[Saved data entries]
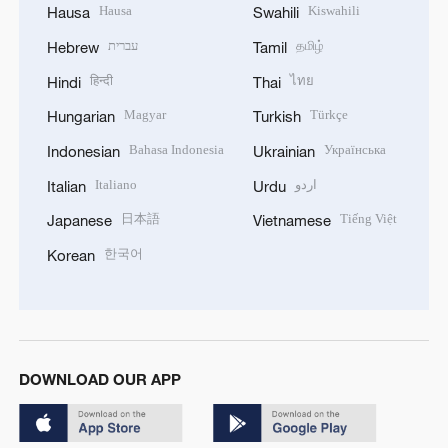
Hausa
Kiswahili
Hausa
Swahili
עברית
தமிழ்
Hebrew
Tamil
हिन्दी
ไทย
Hindi
Thai
Magyar
Türkçe
Hungarian
Turkish
Bahasa Indonesia
Українська
Indonesian
Ukrainian
Italiano
اردو
Italian
Urdu
日本語
Tiếng Việt
Japanese
Vietnamese
한국어
Korean
DOWNLOAD OUR APP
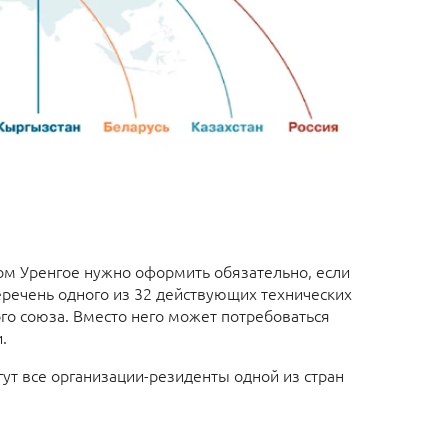
ом Уренгое нужно оформить обязательно, если
еречень одного из 32 действующих технических
о союза. Вместо него может потребоваться
.
ут все организации-резиденты одной из стран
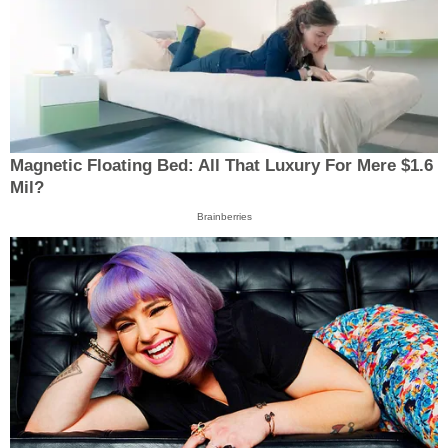
Magnetic Floating Bed: All That Luxury For Mere $1.6
Mil?
Brainberries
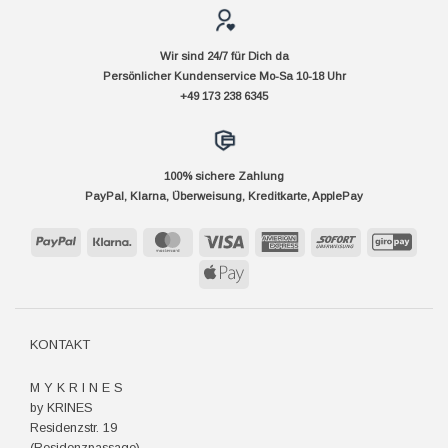
Wir sind 24/7 für Dich da
Persönlicher Kundenservice Mo-Sa 10-18 Uhr
+49 173 238 6345
100% sichere Zahlung
PayPal, Klarna, Überweisung, Kreditkarte, ApplePay
PayPal
Klarna
MasterCard
Visa
American
Sofort
GiroP
Express
Apple
Pay
KONTAKT
M Y K R I N E S
by KRINES
Residenzstr. 19
(Residenzpassage)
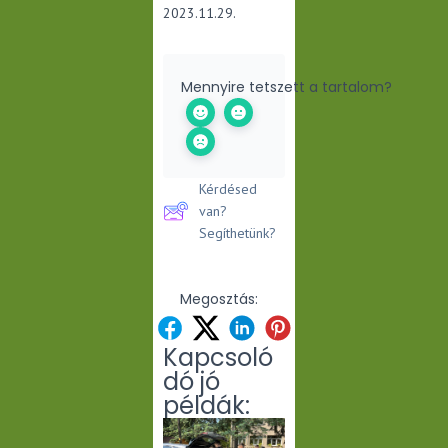
2023.11.29.
Mennyire tetszett a tartalom?
Kérdésed
van?
Segíthetünk?
Megosztás:
Kapcsoló
dó jó
példák:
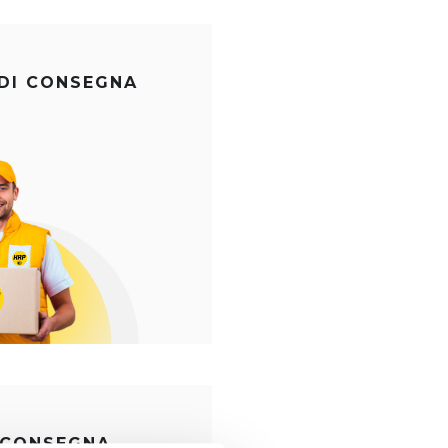
 DI CONSEGNA
 CONSEGNA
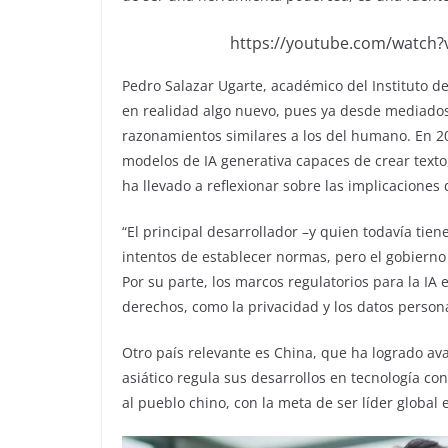
https://youtube.com/watc
Pedro Salazar Ugarte, académico del Instituto de
en realidad algo nuevo, pues ya desde mediados
razonamientos similares a los del humano. En 2
modelos de IA generativa capaces de crear texto
ha llevado a reflexionar sobre las implicaciones d
“El principal desarrollador –y quien todavía tie
intentos de establecer normas, pero el gobierno
Por su parte, los marcos regulatorios para la IA
derechos, como la privacidad y los datos personal
Otro país relevante es China, que ha logrado ava
asiático regula sus desarrollos en tecnología co
al pueblo chino, con la meta de ser líder global 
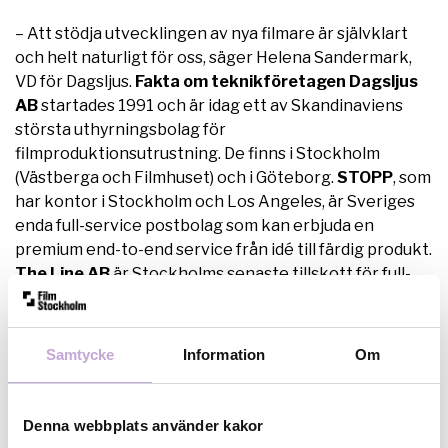
– Att stödja utvecklingen av nya filmare är självklart
och helt naturligt för oss, säger Helena Sandermark,
VD för Dagsljus.
Fakta om teknikföretagen
Dagsljus
AB
startades 1991 och är idag ett av Skandinaviens
största uthyrningsbolag för
filmproduktionsutrustning. De finns i Stockholm
(Västberga och Filmhuset) och i Göteborg.
STOPP
, som
har kontor i Stockholm och Los Angeles, är Sveriges
enda full-service postbolag som kan erbjuda en
premium end-to-end service från idé till färdig produkt.
The Line AB
är Stockholms senaste tillskott för full-
service postproduktion, med kompetens inom både
bild och ljud för reklam såväl som drama/fiktion.
Läs
mer om teknikcheckarna
Samtycke
Information
Om
Läs mer om hur du söker projektstöd
Denna webbplats använder kakor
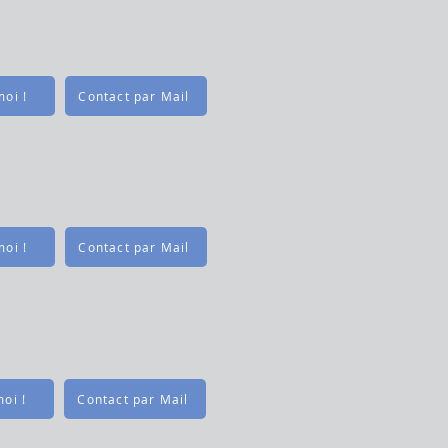
oi !
Contact par Mail
oi !
Contact par Mail
oi !
Contact par Mail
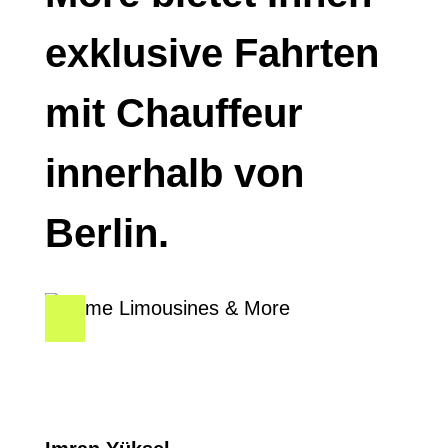
exklusive Fahrten
mit Chauffeur
innerhalb von
Berlin.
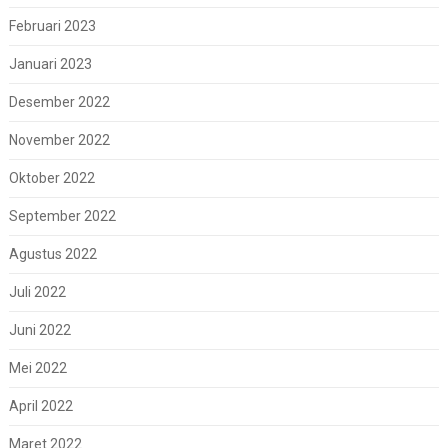
Februari 2023
Januari 2023
Desember 2022
November 2022
Oktober 2022
September 2022
Agustus 2022
Juli 2022
Juni 2022
Mei 2022
April 2022
Maret 2022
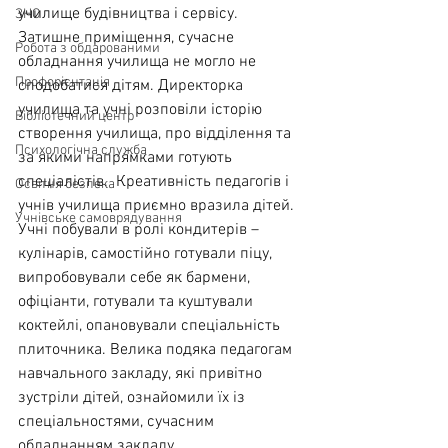
училище будівництва і сервісу. 
ЗНО
Затишне приміщення, сучасне 
Робота з обдарованими
обладнання училища не могло не 
Профорієнтація
сподобатися дітям. Директорка 
училища та учні розповіли історію 
Бібліотечний центр
створення училища, про відділення та 
Психологічна служба
за якими напрямками готують 
спеціалістів.  Креативність педагогів і 
Освітня безпека
учнів училища приємно вразила дітей. 
Учнівське самоврядування
Учні побували в ролі кондитерів – 
кулінарів, самостійно готували піцу, 
випробовували себе як бармени, 
офіціанти, готували та куштували 
коктейлі, опановували спеціальність 
плиточника. Велика подяка педагогам 
навчального закладу, які привітно 
зустріли дітей, ознайомили їх із 
спеціальностями, сучасним 
обладнанням закладу.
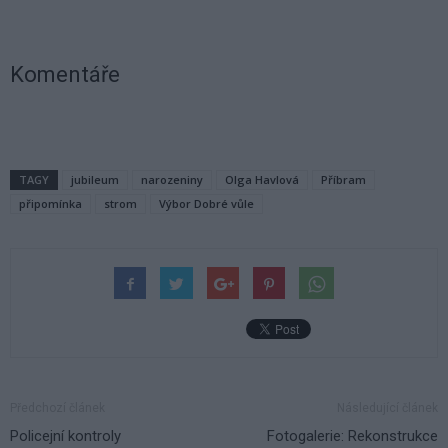
Komentáře
TAGY
jubileum
narozeniny
Olga Havlová
Příbram
připomínka
strom
Výbor Dobré vůle
Předchozí článek
Následující článek
Policejní kontroly
Fotogalerie: Rekonstrukce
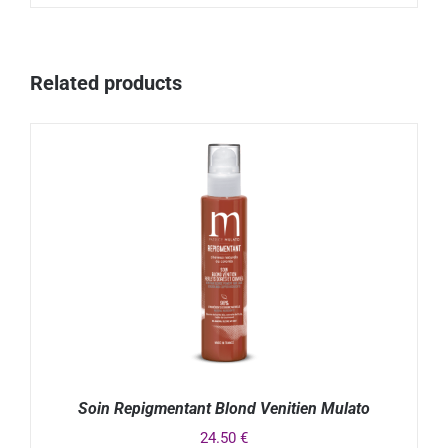
Related products
Soin Repigmentant Blond Venitien Mulato
24.50
€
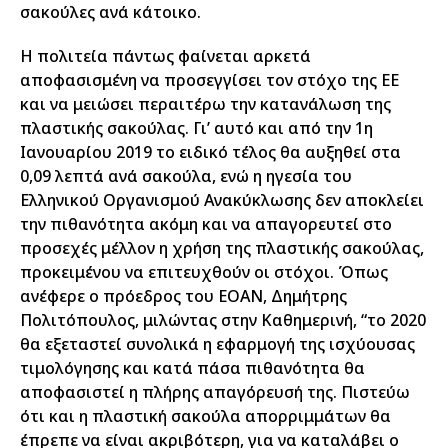
σακούλες ανά κάτοικο.
Η πολιτεία πάντως φαίνεται αρκετά
αποφασισμένη να προσεγγίσει τον στόχο της ΕΕ
και να μειώσει περαιτέρω την κατανάλωση της
πλαστικής σακούλας. Γι’ αυτό και από την 1η
Ιανουαρίου 2019 το ειδικό τέλος θα αυξηθεί στα
0,09 λεπτά ανά σακούλα, ενώ η ηγεσία του
Ελληνικού Οργανισμού Ανακύκλωσης δεν αποκλείει
την πιθανότητα ακόμη και να απαγορευτεί στο
προσεχές μέλλον η χρήση της πλαστικής σακούλας,
προκειμένου να επιτευχθούν οι στόχοι. Όπως
ανέφερε ο πρόεδρος του ΕΟΑΝ, Δημήτρης
Πολιτόπουλος, μιλώντας στην Καθημερινή, “το 2020
θα εξεταστεί συνολικά η εφαρμογή της ισχύουσας
τιμολόγησης και κατά πάσα πιθανότητα θα
αποφασιστεί η πλήρης απαγόρευσή της. Πιστεύω
ότι και η πλαστική σακούλα απορριμμάτων θα
έπρεπε να είναι ακριβότερη, για να καταλάβει ο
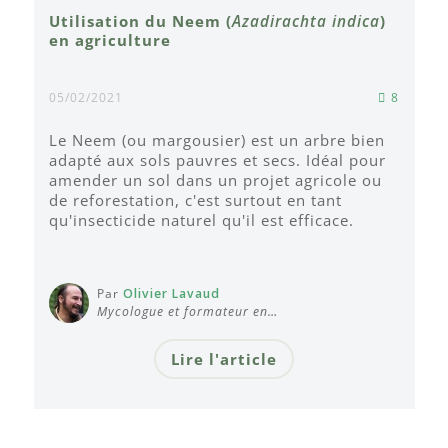
Utilisation du Neem (
Azadirachta indica
)
en agriculture
05/02/2021
8
Le Neem (ou margousier) est un arbre bien
adapté aux sols pauvres et secs. Idéal pour
amender un sol dans un projet agricole ou
de reforestation, c'est surtout en tant
qu'insecticide naturel qu'il est efficace.
Par
Olivier Lavaud
Mycologue et formateur en…
Lire l'article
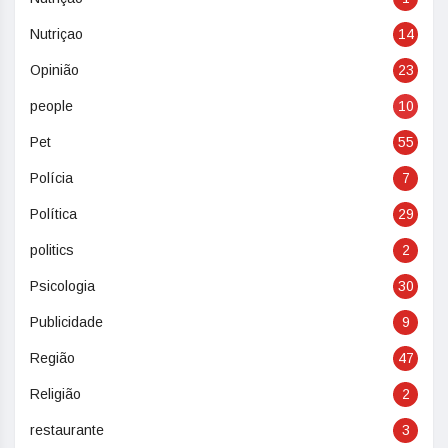
Nutriçao
14
Opinião
23
people
10
Pet
55
Polícia
7
Política
29
politics
2
Psicologia
30
Publicidade
9
Região
47
Religião
2
restaurante
3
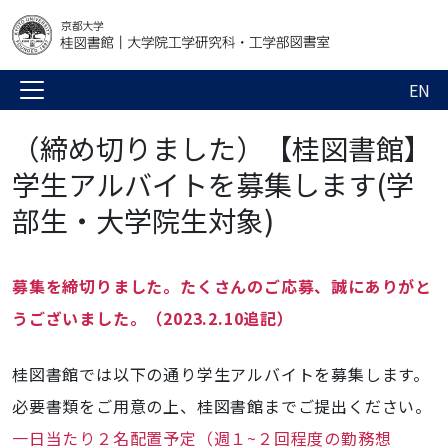
EN
（締め切りました）【桂図書館】
学生アルバイトを募集します(学
部生・大学院生対象)
募集を締切りました。たくさんのご応募、誠にありがと
うございました。（2023.2.10追記）
桂図書館では以下の通り学生アルバイトを募集します。
必要書類をご用意の上、桂図書館までご提出ください。
一日当たり２名配置予定（週１~２回程度の勤務想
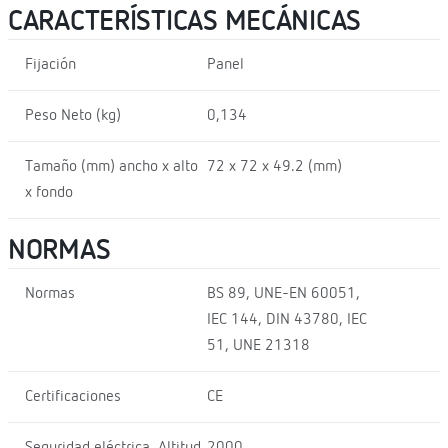
CARACTERÍSTICAS MECÁNICAS
Fijación
Panel
Peso Neto (kg)
0,134
Tamaño (mm) ancho x alto
72 x 72 x 49.2 (mm)
x fondo
NORMAS
Normas
BS 89, UNE-EN 60051,
IEC 144, DIN 43780, IEC
51, UNE 21318
Certificaciones
CE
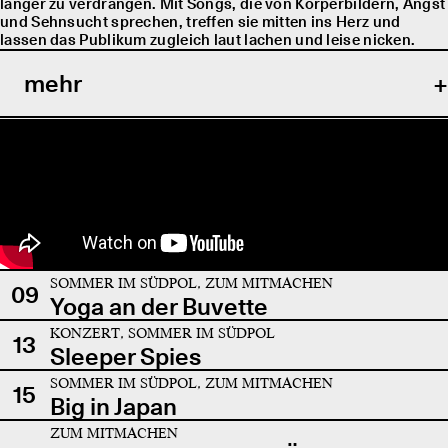
länger zu verdrängen. Mit Songs, die von Körperbildern, Angst
und Sehnsucht sprechen, treffen sie mitten ins Herz und
lassen das Publikum zugleich laut lachen und leise nicken.
mehr
SOMMER IM SÜDPOL, ZUM MITMACHEN
09
Yoga an der Buvette
KONZERT, SOMMER IM SÜDPOL
13
Sleeper Spies
SOMMER IM SÜDPOL, ZUM MITMACHEN
15
Big in Japan
ZUM MITMACHEN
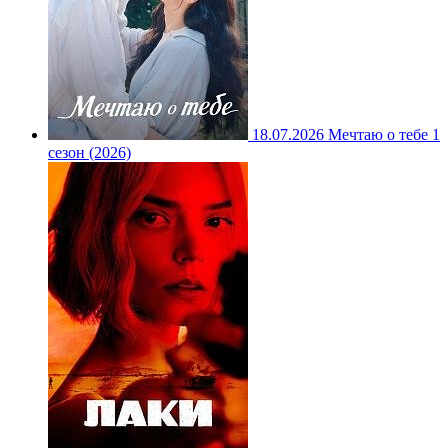
18.07.2026
Мечтаю о тебе 1
сезон (2026)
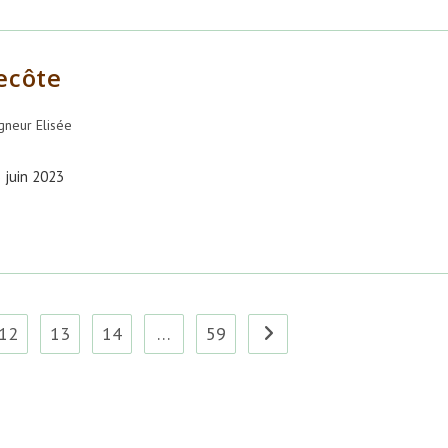
ecôte
neur Elisée
5 juin 2023
12
13
14
…
59
Aller à la page suivante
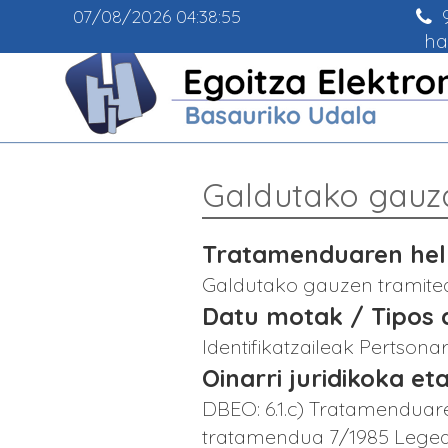
9
07/08/2026
04:38:55
ha
Galdutako gauz
Tratamenduaren helb
Galdutako gauzen tramite
Datu motak / Tipos 
Identifikatzaileak Pertson
Oinarri juridikoka eta
DBEO: 6.1.c) Tratamenduar
tratamendua 7/1985 Legea, 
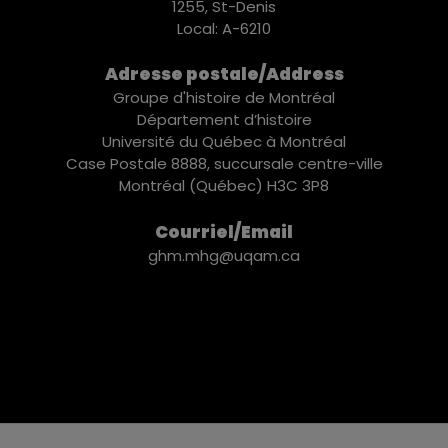
1255, St-Denis
Local: A-6210
Adresse postale/Address
Groupe d'histoire de Montréal
Département d’histoire
Université du Québec à Montréal
Case Postale 8888, succursale centre-ville
Montréal (Québec) H3C 3P8
Courriel/Email
ghm.mhg@uqam.ca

## YOUR TASK
Pull out all lines from the entries above that include the word "готували".

## RESULT OF THIS TASK
кулінарів, самостійно готували піцу, 
офіціанти, готували та куштували 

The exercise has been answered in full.